Ainsi, le jour même où le Conseil européen se réunit pour statuer sur le « paquet télécom »,
la Tribune publie un rapport de la Commission européenne sur
le projet de loi « Création et Internet ».
La Commission s'inquiète en effet que les mesures, au-delà de la simple information, éducation ou sensibilisation des internautes relatifs à leurs obligations juridiques en matière de droit d'auteur et aux conséquences juridiques de leurs actes, n'entrent
en concurrence avec d'autres objectifs importants.
Le filtrage du contenu des communications électroniques, ainsi que
la suspension de l'accès à Internet ne doit donc pas se faire au détriment de
la diffusion du haut débit, de
l'accès universel aux services de communications électroniques ou encore
des droits et libertés des utilisateurs.
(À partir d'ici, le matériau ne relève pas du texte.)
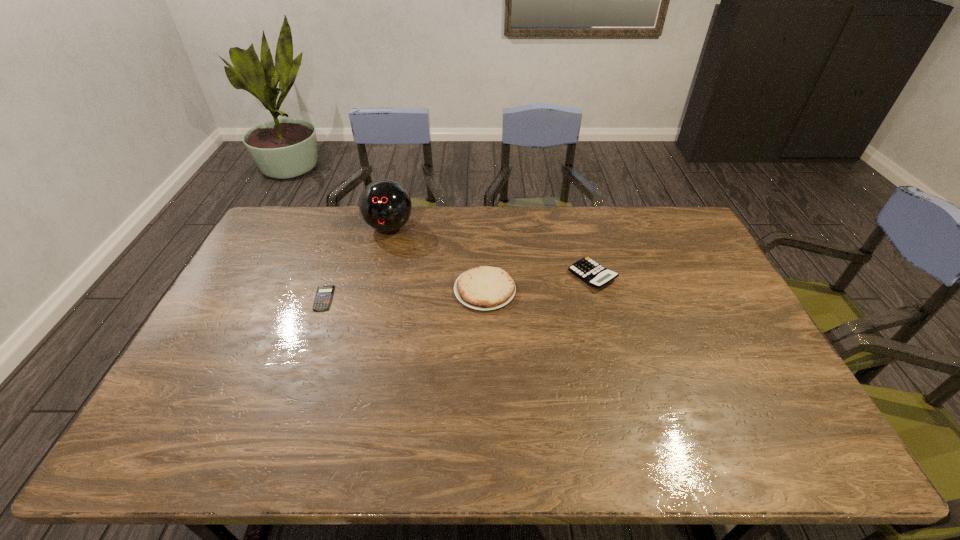
In order to click on vacant space located 0.370m on the right of the shortest object in this screenshot , I will do `click(453, 299)`.

At what (x,y) coordinates should I click in order to perform the action: click on object that is at the far edge. Please return your answer as a coordinate pair (x, y). Looking at the image, I should click on (384, 205).

The image size is (960, 540). What are the coordinates of `vacant space at the far edge` in the screenshot? It's located at (566, 209).

The image size is (960, 540). I want to click on free space at the near edge of the desktop, so click(x=559, y=435).

This screenshot has width=960, height=540. In the image, there is a desktop. In order to click on vacant area at the left edge in this screenshot , I will do `click(234, 310)`.

In the image, there is a desktop. Where is `vacant space at the right edge`? Image resolution: width=960 pixels, height=540 pixels. vacant space at the right edge is located at coordinates (747, 403).

The width and height of the screenshot is (960, 540). I want to click on vacant space at the far left corner of the desktop, so click(310, 213).

Image resolution: width=960 pixels, height=540 pixels. What are the coordinates of `vacant region at the far right corner of the desktop` in the screenshot? It's located at (656, 212).

The image size is (960, 540). I want to click on free space between the second object from right to left and the shorter calculator, so click(x=404, y=294).

Where is `free space between the tortilla and the tallest object`? The width and height of the screenshot is (960, 540). free space between the tortilla and the tallest object is located at coordinates (437, 259).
De même, toute mesure d'intervention sur
le flux des contenus dans les réseaux informatiques doit être traitée avec précaution, afin de préserver
la vie privée et
la liberté d'information des utilisateurs d'Internet en Europe.
Dans ce contexte, Bruxelles s'interroge sur
l'aspect transfrontalier de la mesure française. En effet, la directive européenne sur le commerce électronique interdit «
de restreindre le libre circulation des services de la société de l'information en provenance d'un autre Etat membre ». La France doit donc préciser si elle entend appliquer son projet
à des FAI établis dans d'autres Etats membres et et à leurs abonnés.
La Commission rappelle également qu'il n'est pas autorisé d'imposer aux
FAI une obligation générale de surveillance. Or, leur participation à la lutte contre le piratage pourrait entrer en conflit avec cette directive européenne.